Once upon a time, long, long ago in a distant land far beyond the mountains, there was a little village, and in that village there lived a man. He was reasonably tall as judged against the other men of the village, and reasonably well-formed. The top of his head was covered in a thick thatch of sandy blonde hair and his eyes were the sharp blue of a clear summer’s sky. He had good teeth too, they weren’t stained and they were even and people could see them a lot because he was usually smiling, or at least grinning because he was usually very happy what with having no particular reason not to be. His name was Awllen and he did many jobs in the village. Being strong and well-formed he would fetch and carry and do simple work that required only strength, but Awllen had a natural affinity for machines, and it was through this ability that he met the Miller’s wife. The miller was the most important man in the village because it was his mill that ground all the wheat and corn from miles around that everyone had grown on their farms. When the grain were ground to powder the powder would be mixed with fresh water and baked into loves of bread. The people would then buy the bread, and eat it.
The Miller’s mill was powered by a waterwheel that was placed across a stream that ran through the village, and due to a finely developed business sense, and a flash of inspiration, the Miller had built a annex to the mill in which he built a bread oven. His bakers sold bread back to the people who wanted it. In no time at all Miller became the most important man in the village and dressed himself in the finest cloths bought from passing journeymen, and the best furs bought from the luckiest and most skilled hunters. With wealth came, as it usually does, a desire for power. He put it about among the people that the village had gotten big enough to be called a town, and a town needed some sort of control, to keep the citizens safe. He told them he should be made “Burgomaster.”
The people had never heard this word before and for the most part a fair number of them didn’t like the “master” part of the word much. There was a great deal of animated discussion, and simply because the miller was easily the richest man in the village (or town if you prefer) a lot of the discussion was emotional and ran against the miller – much of this because the people simply didn’t like change. The wives of the village had baked the bread at home for many generations, some because they were forced to and most out of a sense of duty that they had been educated into feeling. The availability of bread, at a shop, for money many did not have anyway, struck directly at the root of what the loudest voices called, “the very nature of marriage.” All in all, the situation was the biggest drama the village had seen since the bad winter when wolves had hunted in the snow in the Main Street. As far as the miller was concerned, everything was fine; he didn’t care about people’s opinion, he was far more interested in the growth of his store of coins. A stream of copper, silver and sometimes even gold flowed into the strongbox in his cellar and the sight of it, and sometimes only the thought of it, would make him happier, and more relaxed.
Outside the cellar though people were, on the whole, less happy and relaxed.

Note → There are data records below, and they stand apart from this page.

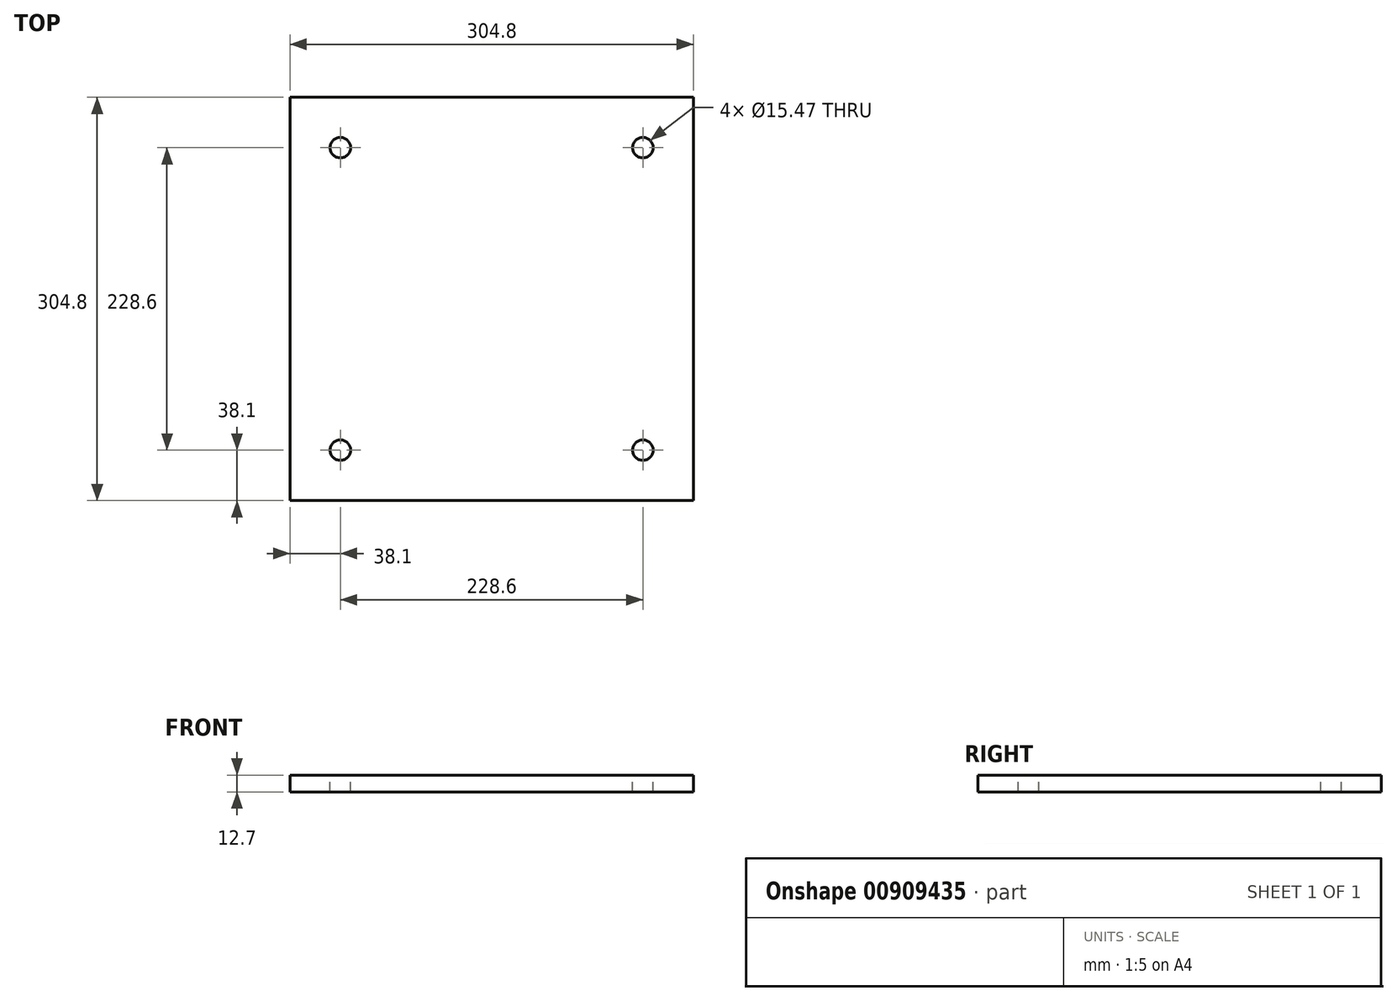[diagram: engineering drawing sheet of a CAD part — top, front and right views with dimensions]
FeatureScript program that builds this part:
annotation { "Feature Type Name" : "Feature", "Feature Type Description" : "" }
export const myFeature = defineFeature(function(context is Context, id is Id, definition is map)
    precondition{}
    {
        {
            var Q0;
            Q0=qCreatedBy(makeId("Top.planeOp"),FACE);
            var sketch = newSketch(context, id + "F0", { "sketchPlane" : qUnion([Q0])});
            skLineSegment(sketch, "E0.bottom", {"start": v(-152.4, 152.4) * mm, "end": v(152.4, 152.4) * mm});
            skLineSegment(sketch, "E0.top", {"start": v(-152.4, -152.4) * mm, "end": v(152.4, -152.4) * mm});
            skLineSegment(sketch, "E0.left", {"start": v(-152.4, 152.4) * mm, "end": v(-152.4, -152.4) * mm});
            skLineSegment(sketch, "E0.right", {"start": v(152.4, 152.4) * mm, "end": v(152.4, -152.4) * mm});
            skLineSegment(sketch, "E1", {"start": v(-152.4, 0) * mm, "end": v(0, 0) * mm, "construction": true});
            skLineSegment(sketch, "E2", {"start": v(0, 0) * mm, "end": v(0, 152.4) * mm, "construction": true});
            skSolve(sketch);
        }
        {
            var Q0;
            Q0 = qSketchRegion(id + "F0", true);
            extrude(context, id + "F1", {"entities" : qUnion([Q0]), "depth" : 12.7 * mm, "offsetDistance" : 25.4 * mm});
        }
        {
            var Q0;
            Q0=makeQuery(id+"F1.opExtrude","CAP_FACE",FACE,{"disambiguationData":[OSD([sQuery(id+"F0.wireOp",EDGE,"E0.bottom"),sQuery(id+"F0.wireOp",EDGE,"E0.top"),sQuery(id+"F0.wireOp",EDGE,"E0.left"),sQuery(id+"F0.wireOp",EDGE,"E0.right")])],"isStart":false});
            var sketch = newSketch(context, id + "F2", { "sketchPlane" : qUnion([Q0])});
            skLineSegment(sketch, "E3.bottom", {"start": v(-114.3, 114.3) * mm, "end": v(114.3, 114.3) * mm, "construction": true});
            skLineSegment(sketch, "E3.top", {"start": v(-114.3, -114.3) * mm, "end": v(114.3, -114.3) * mm, "construction": true});
            skLineSegment(sketch, "E3.left", {"start": v(-114.3, 114.3) * mm, "end": v(-114.3, -114.3) * mm, "construction": true});
            skLineSegment(sketch, "E3.right", {"start": v(114.3, 114.3) * mm, "end": v(114.3, -114.3) * mm, "construction": true});
            skLineSegment(sketch, "E4", {"start": v(114.3, 0) * mm, "end": v(0, 0) * mm, "construction": true});
            skLineSegment(sketch, "E5", {"start": v(0, 0) * mm, "end": v(0, 114.3) * mm, "construction": true});
            skSolve(sketch);
        }
        {
            var Q0;
            Q0=sQuery(id+"F2.wireOp",VERTEX,"E3.bottom.start");
            var Q1;
            Q1=sQuery(id+"F2.wireOp",VERTEX,"E3.bottom.end");
            var Q2;
            Q2=sQuery(id+"F2.wireOp",VERTEX,"E3.top.end");
            var Q3;
            Q3=sQuery(id+"F2.wireOp",VERTEX,"E3.top.start");
            var Q4;
            Q4=makeQuery(id+"F1.opExtrude","SWEPT_BODY",BODY,{"disambiguationData":[OSD([sQuery(id+"F0.wireOp",EDGE,"E0.bottom"),sQuery(id+"F0.wireOp",EDGE,"E0.top"),sQuery(id+"F0.wireOp",EDGE,"E0.left"),sQuery(id+"F0.wireOp",EDGE,"E0.right")])]});
            hole(context, id + "F3", {"style" : HoleStyle.SIMPLE, "endStyle" : HoleEndStyle.THROUGH, "standardTappedOrClearance" : lookupTablePath({ "fit" : "Loose (ASME)", "standard" : "ANSI", "size" : "1/2", "type" : "Clearance" }), "standardBlindInLast" : lookupTablePath({ "fit" : "Loose", "standard" : "ANSI", "size" : "1/2", "type" : "Clearance" }), "holeDiameter" : 15.47 * mm, "majorDiameter" : 6.35 * mm, "isTappedThrough" : true, "tappedDepth" : 12.7 * mm, "tapClearance" : 3, "locations" : qUnion([Q0, Q1, Q2, Q3]), "scope" : qUnion([Q4])});
        }
    });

When wives were “with child” or otherwise unable to bake bread, the miller’s bread would be much more necessary. That of course would take money, although the miller would swap raw wheat or corn for fresh bread, the exchange rate was always rather savagely in his favour, one sack of grain to four, or sometimes only two loaves. The miller made no secret of preferring cash to barter, but that made life more difficult for the people of the town. The miller didn’t like paying out his precious coins for grain so the farmers would have to take their harvests to one of the surrounding towns to sell it for cash. The miller didn’t mind, he liked the strange coins from distant places, but the farmers minded. They found the situation to be far more bothersome than they had any taste for, when all they wanted was their dinner and not to look at the back end of their mule for a five or ten league journey.

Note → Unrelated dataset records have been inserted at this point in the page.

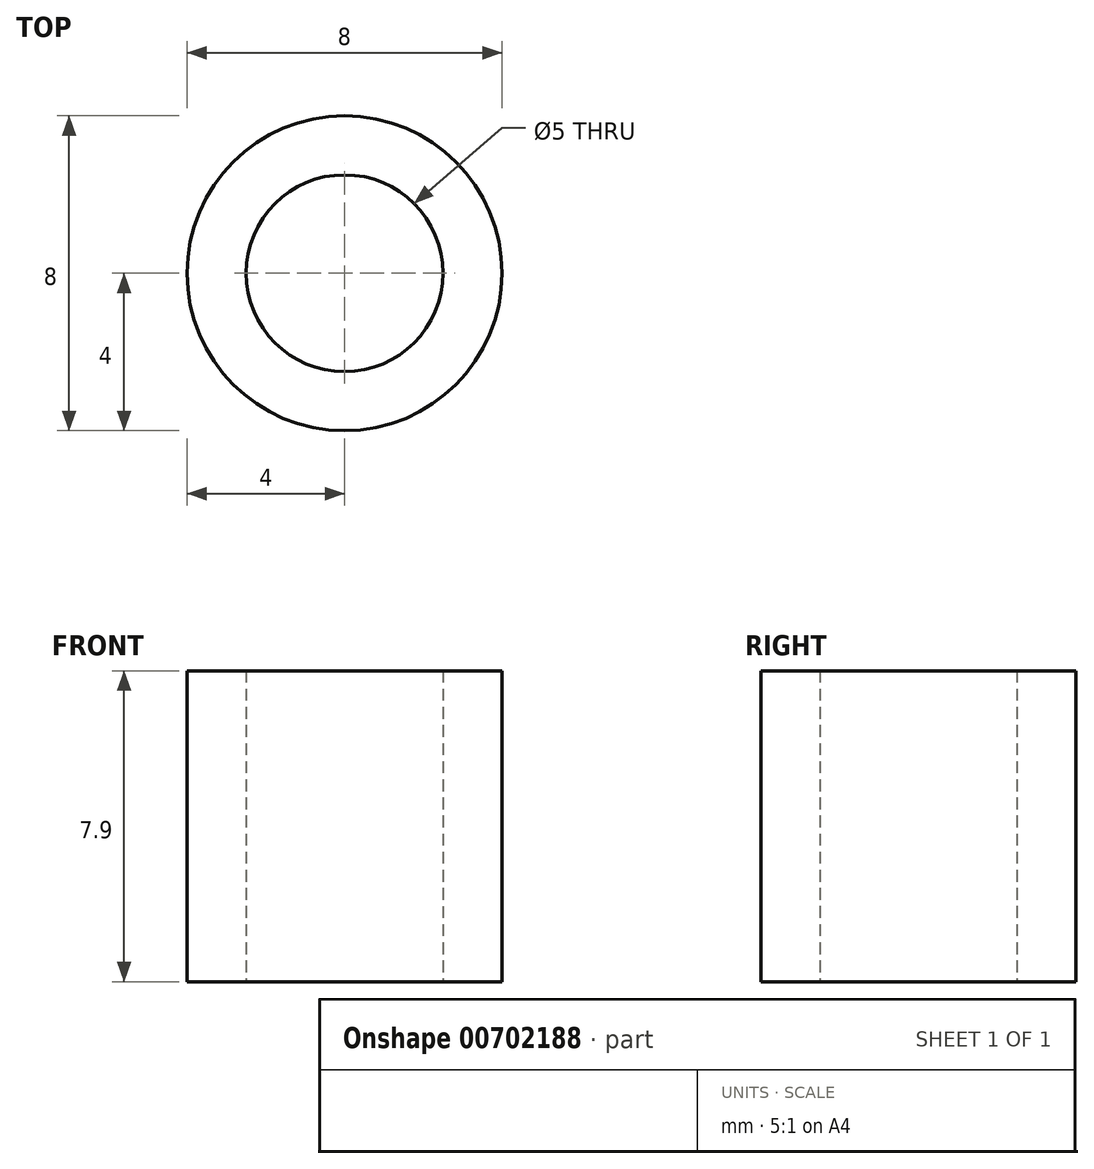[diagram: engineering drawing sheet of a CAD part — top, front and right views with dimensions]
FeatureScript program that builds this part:
annotation { "Feature Type Name" : "Feature", "Feature Type Description" : "" }
export const myFeature = defineFeature(function(context is Context, id is Id, definition is map)
    precondition{}
    {
        {
            var Q0;
            Q0=qCreatedBy(makeId("Top.planeOp"),FACE);
            var sketch = newSketch(context, id + "F0", { "sketchPlane" : qUnion([Q0])});
            skCircle(sketch, "E0", {"center": v(0, 0) * mm, "radius": 4 * mm});
            skCircle(sketch, "E1", {"center": v(0, 0) * mm, "radius": 2.5 * mm});
            skSolve(sketch);
        }
        {
            var Q0;
            Q0 = qSketchRegion(id + "F0", true);
            extrude(context, id + "F1", {"entities" : qUnion([Q0]), "depth" : 7.9 * mm, "offsetDistance" : 25 * mm});
        }
    });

For the first time in living memory, there was a robbery in the village! One of the farmers, a man called Fyrd, sold a better than average crop at a nearby town and brought to money back to the village with him. Having worked hard over the course of the year and desiring female company because his beloved wife was in the final stages of a pregnancy which had rendered her cantankerous and critical, he went straight to the inn rather than to his home and started keeping time with Edie, the local fancy woman who earned the coins for her bread by keeping company with those who wanted to share her bed. The ale at the inn loosened both their spirits and their tongues and after a night of carousing where they first kept the inn amused, and then kept it awake, in the morning Fryd was found insensible on Edie’s bed. Neither his money, nor the fancy woman were to be found anywhere in the village. There was such hue and cry; gossip ran hot. The miller stood rounds of drinks in the bar and then announced, very loudly, that Edie had obviously stolen the money and run off. She must be found and hanged, he announced, an idea which appealed only to the more hot-headed who heard it. Cooler heads said that Fryd had brought much of his misfortune on himself. And, as most of the village could testify, had a fine old time with Edie for most of the night before passing out. If Edie really did have Fryd’s money, they said, she’d earned it. As it happened, these events had unexpected effects. The miller was kept awake for most of the night by the noises Fryd and Edie were making across the street and the noises started him thinking. He set great store in his chest of coins but they were cold and hard, not warm and welcoming like the arms of a lover. Then and there, that night, he decided to take a wife.
Now the miller, whose name by this stage, had become “miller” didn’t draw any distinctions. He considered everyone in the village, man or woman who he considered even slightly eligible.